The Capacity Trap: Is the Maldives Building a Tourism Bubble?
Why 2 million arrivals doesn’t mean 100% success for Maldives tourism.
We’ve all seen the headlines: tourist arrivals are smashing records, and the Maldives is officially the “it” destination of 2025. But if you look past the glossy Instagram reels of turquoise lagoons, there’s a math problem brewing in our paradise.
The latest data from the Ministry of Tourism shows we’ve hit a massive milestone—over 2 million arrivals by November 2025. But here’s the kicker: we’re building faster than we’re filling.
The Numbers Game: Growth vs. Glut
In the last year alone, the Maldives has expanded its operational capacity by 3,651 beds (increasing from 62,920 in November 2024 to 66,571 in November 2025).

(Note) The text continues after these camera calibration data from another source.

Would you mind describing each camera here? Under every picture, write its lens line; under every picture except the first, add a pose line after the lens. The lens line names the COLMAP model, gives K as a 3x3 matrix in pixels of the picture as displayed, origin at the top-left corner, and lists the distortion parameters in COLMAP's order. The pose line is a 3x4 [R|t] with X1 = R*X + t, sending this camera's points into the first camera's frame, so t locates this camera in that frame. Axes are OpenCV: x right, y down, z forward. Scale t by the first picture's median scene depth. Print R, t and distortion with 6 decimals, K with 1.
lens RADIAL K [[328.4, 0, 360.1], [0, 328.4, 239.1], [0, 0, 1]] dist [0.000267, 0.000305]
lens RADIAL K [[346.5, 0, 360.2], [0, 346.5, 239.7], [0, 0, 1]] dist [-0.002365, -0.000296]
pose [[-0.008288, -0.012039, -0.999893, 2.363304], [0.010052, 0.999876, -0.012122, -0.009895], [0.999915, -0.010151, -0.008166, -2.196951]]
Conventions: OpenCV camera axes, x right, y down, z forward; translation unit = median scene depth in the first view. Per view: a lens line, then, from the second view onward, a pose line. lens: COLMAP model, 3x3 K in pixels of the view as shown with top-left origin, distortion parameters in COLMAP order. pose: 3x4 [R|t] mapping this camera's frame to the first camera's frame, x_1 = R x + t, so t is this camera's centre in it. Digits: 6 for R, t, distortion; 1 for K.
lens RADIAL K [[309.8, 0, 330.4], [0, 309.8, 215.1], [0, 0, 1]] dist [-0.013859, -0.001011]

On paper, more beds should mean more money. In reality, it’s creating a “capacity trap.”
Occupancy is Stagnant: Despite the jump in arrivals, our average occupancy rate for the year has dipped slightly to 58% (down from 58.4% in 2024).
The Price of Empty Beds: When you add 3,000+ new beds but the percentage of people filling them doesn’t rise, it triggers a race to the bottom. Resorts and guesthouses are forced to lower prices to stay competitive, while the fixed costs of running an island—electricity, staff, and imports—stay high or even rise.
Breaking Down the “Value”
We often talk about “Total Arrivals,” but for our generation entering the workforce, the real metrics should be about efficiency.

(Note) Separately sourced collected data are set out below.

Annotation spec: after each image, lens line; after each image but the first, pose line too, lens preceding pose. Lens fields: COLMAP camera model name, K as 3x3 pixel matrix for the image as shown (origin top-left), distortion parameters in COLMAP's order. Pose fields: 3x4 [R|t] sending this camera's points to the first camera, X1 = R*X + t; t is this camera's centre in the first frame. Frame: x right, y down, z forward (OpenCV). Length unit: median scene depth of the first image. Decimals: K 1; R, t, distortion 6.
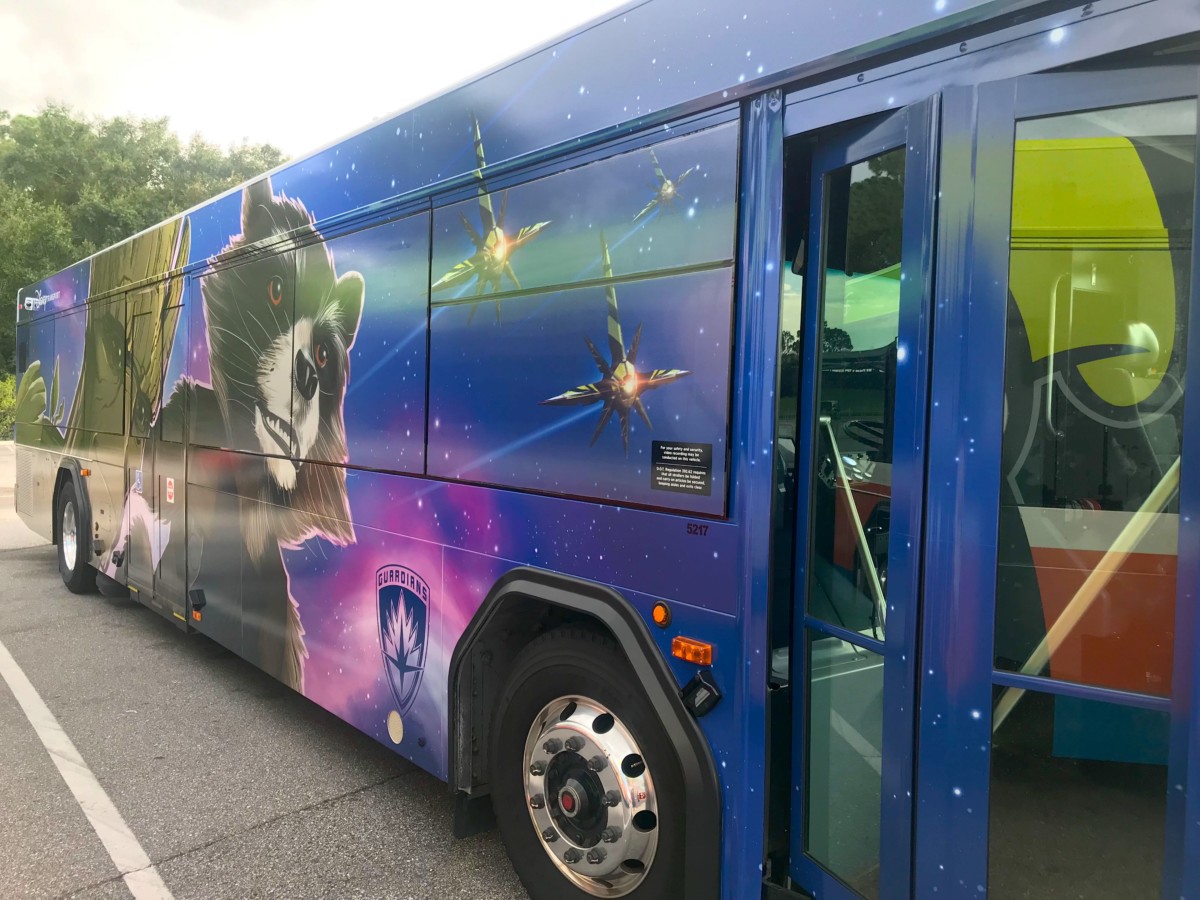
lens RADIAL K [[997.5, 0, 599.9], [0, 997.5, 443.5], [0, 0, 1]] dist [0.016475, -0.010824]
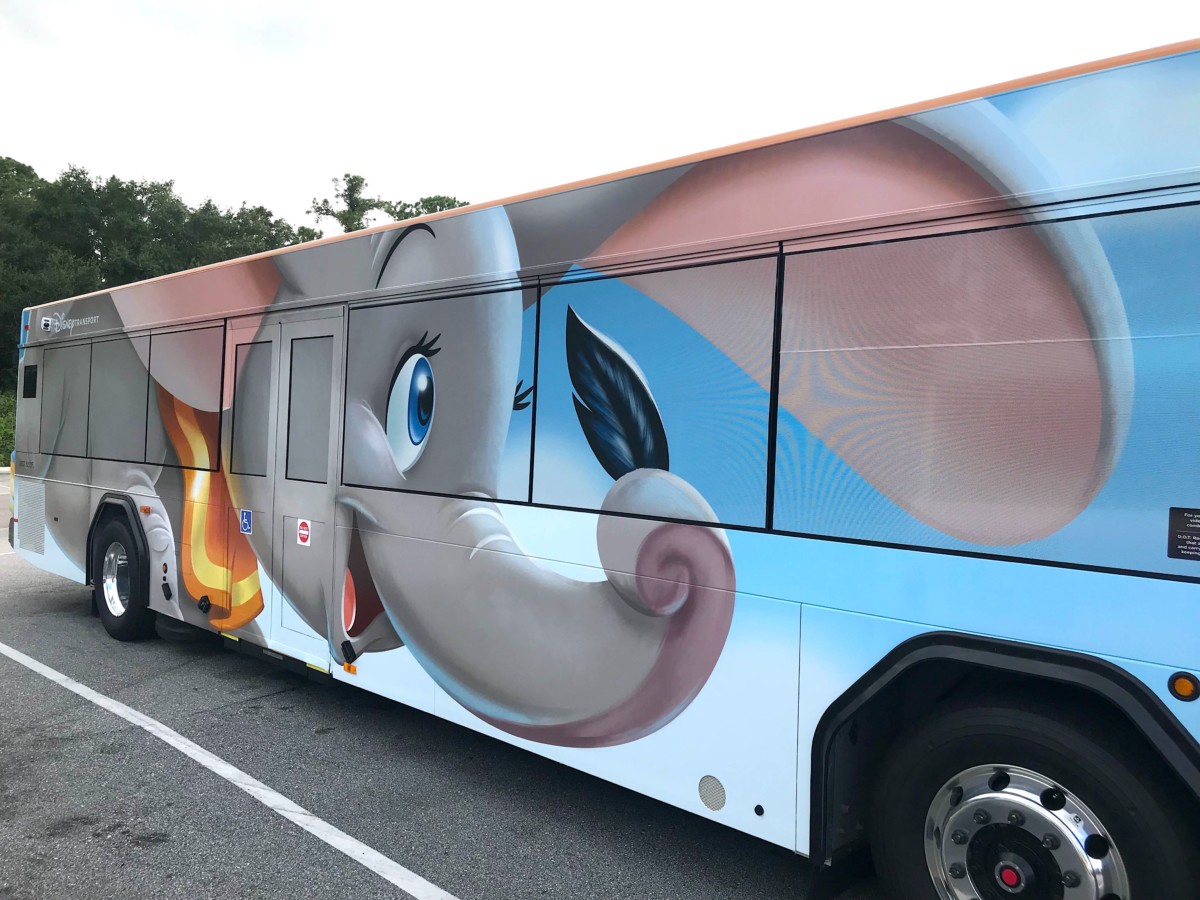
lens RADIAL K [[997.5, 0, 609.5], [0, 997.5, 448.7], [0, 0, 1]] dist [0.016475, -0.010824]
pose [[0.993205, 0.020297, 0.114597, -0.360463], [-0.016988, 0.999412, -0.029785, -0.013103], [-0.115134, 0.027635, 0.992965, 0.056323]]
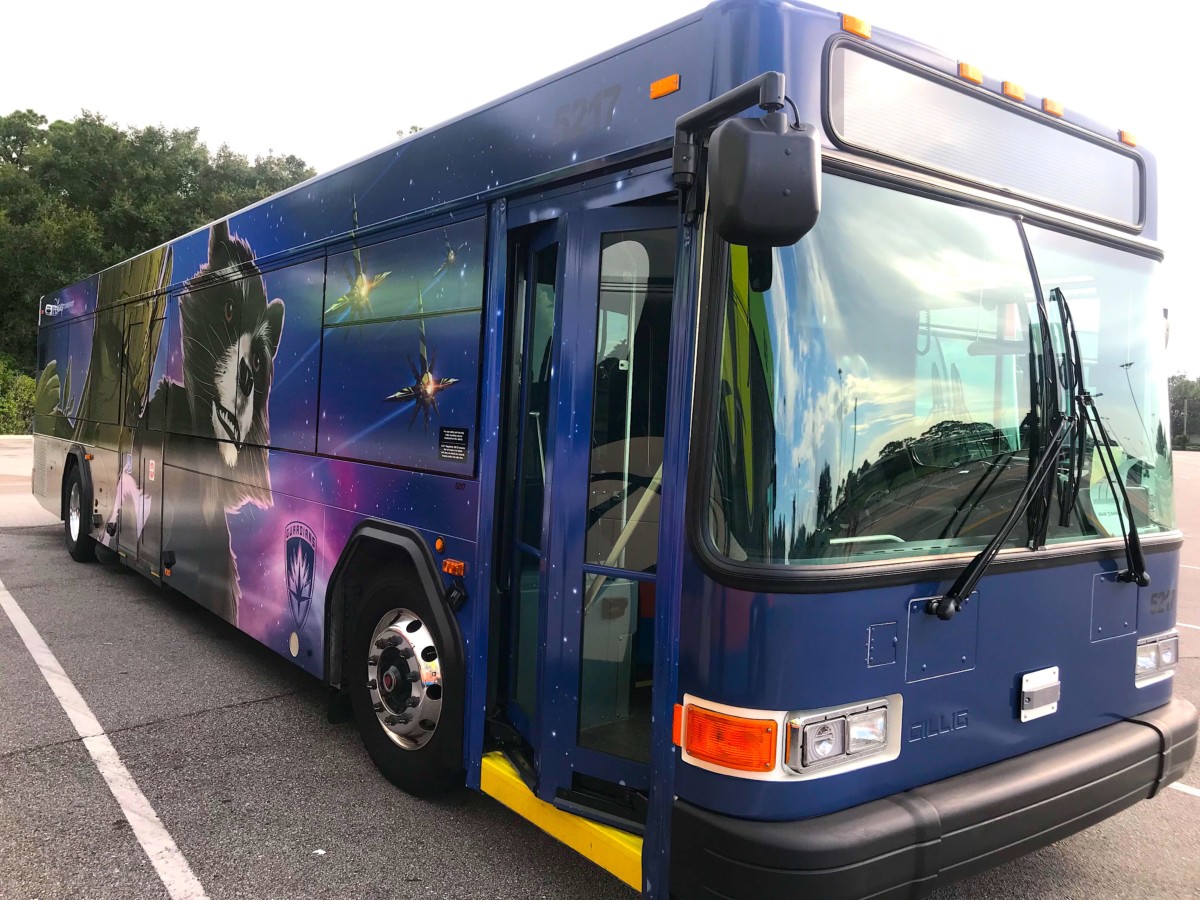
lens RADIAL K [[997.5, 0, 600.7], [0, 997.5, 441.2], [0, 0, 1]] dist [0.016475, -0.010824]
pose [[0.999435, 0.025079, -0.022358, 0.197332], [-0.025372, 0.999595, -0.012925, 0.019197], [0.022025, 0.013485, 0.999666, -0.280206]]
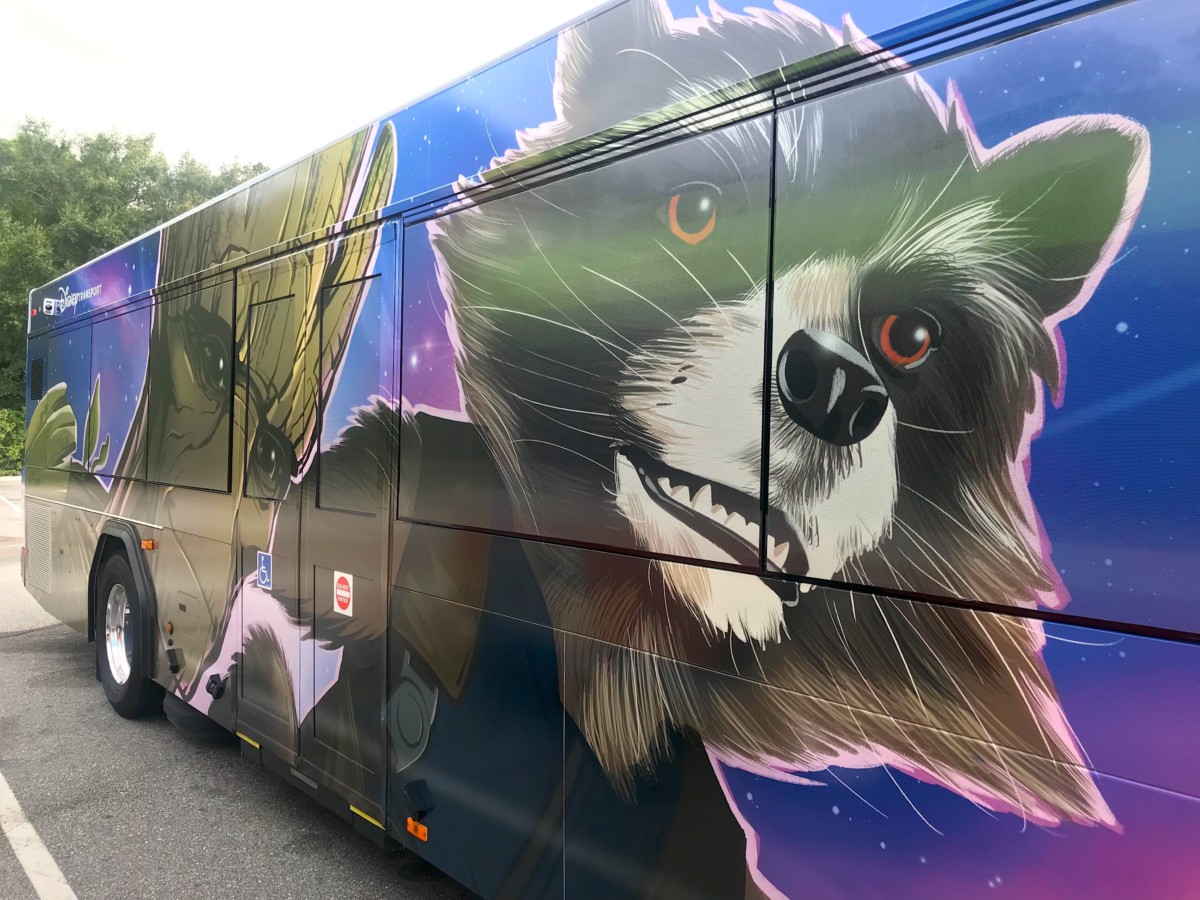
lens RADIAL K [[997.5, 0, 595.9], [0, 997.5, 444.7], [0, 0, 1]] dist [0.016475, -0.010824]
pose [[0.999736, -0.005967, 0.022209, -0.418303], [0.006575, 0.999603, -0.027391, -0.033210], [-0.022036, 0.027530, 0.999378, 0.582371]]
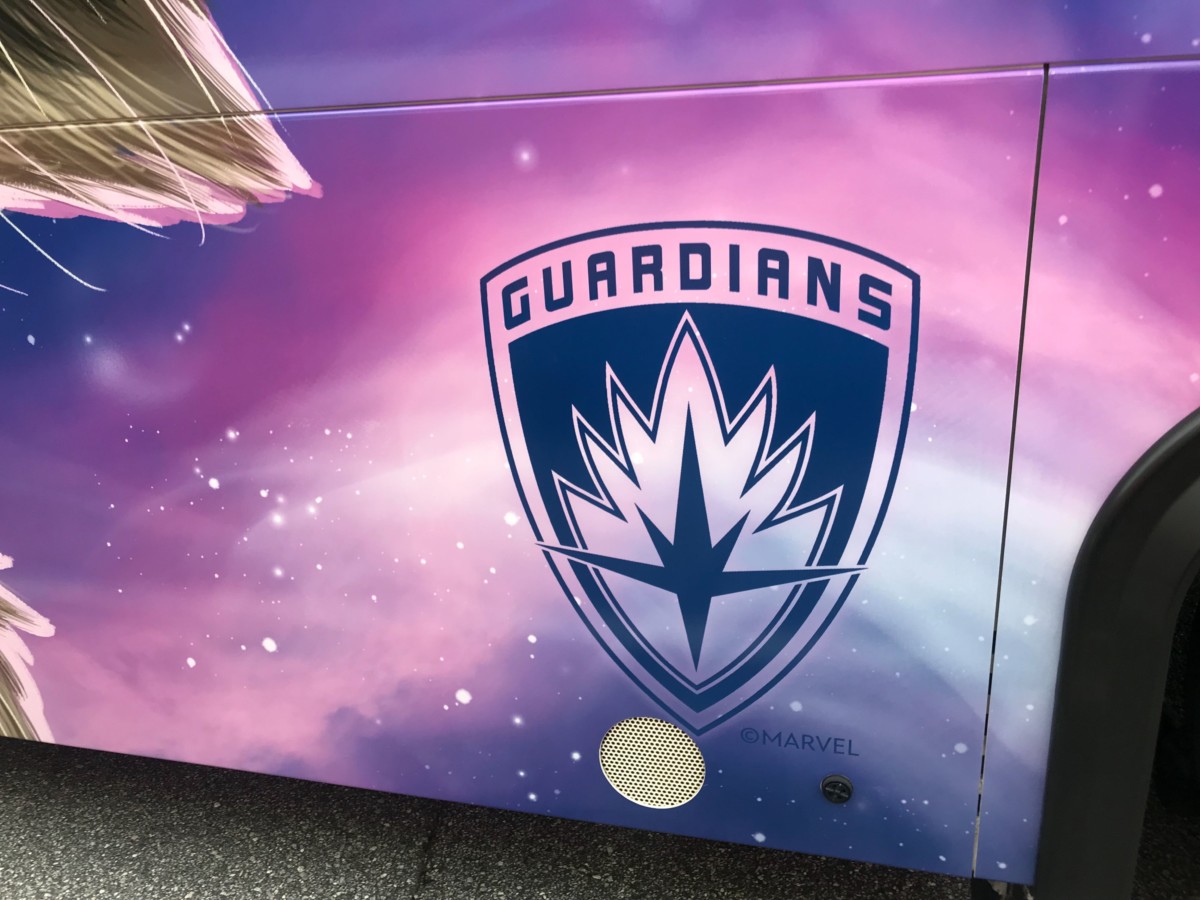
lens RADIAL K [[997.5, 0, 593.0], [0, 997.5, 448.9], [0, 0, 1]] dist [0.016475, -0.010824]
pose [[0.807204, -0.238550, 0.539922, -0.318929], [0.083776, 0.951739, 0.295253, 0.086826], [-0.584298, -0.193097, 0.788232, 0.692692]]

The Marketing Miss: A Stagnant Budget in a Growing Market
There is a clear solution to this occupancy crisis: Destination Marketing. To fill 66,000+ beds, the Maldives needs to be louder than ever on the global stage.
However, the latest 2025 budget reveals a worrying trend. While the number of beds has surged and the government has hiked the TGST to 17% to collect more from the industry, the promotion budget for the Maldives Marketing and Public Relations Corporation (MMPRC) has remained stagnant at MVR 154.2 million—the exact same amount as 2024.
Industry experts are sounding the alarm. We are essentially building a bigger restaurant but spending the same amount on the “Open” sign. Our regional competitors are outspending us, and without a significant boost in marketing to match our capacity growth, we risk being a destination that has plenty of room but not enough guests to pay the bills.
Why This Matters
For the youth, this isn’t just “business talk.” An oversupplied market with a weak marketing budget means:
Lower Service Charges: If room rates drop to attract guests, the service charge in your pocket shrinks.
The Sustainability Gap: True sustainability isn’t just about “no plastic straws.” It’s about a value-based model rather than a volume-based model.
Career Stagnation: In an industry focused on cutting costs to survive low occupancy, investment in staff training and high-level positions often takes a backseat.
We’ve successfully expanded by over 3,000 beds this year. Now, the challenge isn’t building the next resort; it’s making sure we actually have the budget to tell the world to come and fill them. It’s time to stop measuring success by how many beds we have, and start measuring it by how much value those beds bring to our people.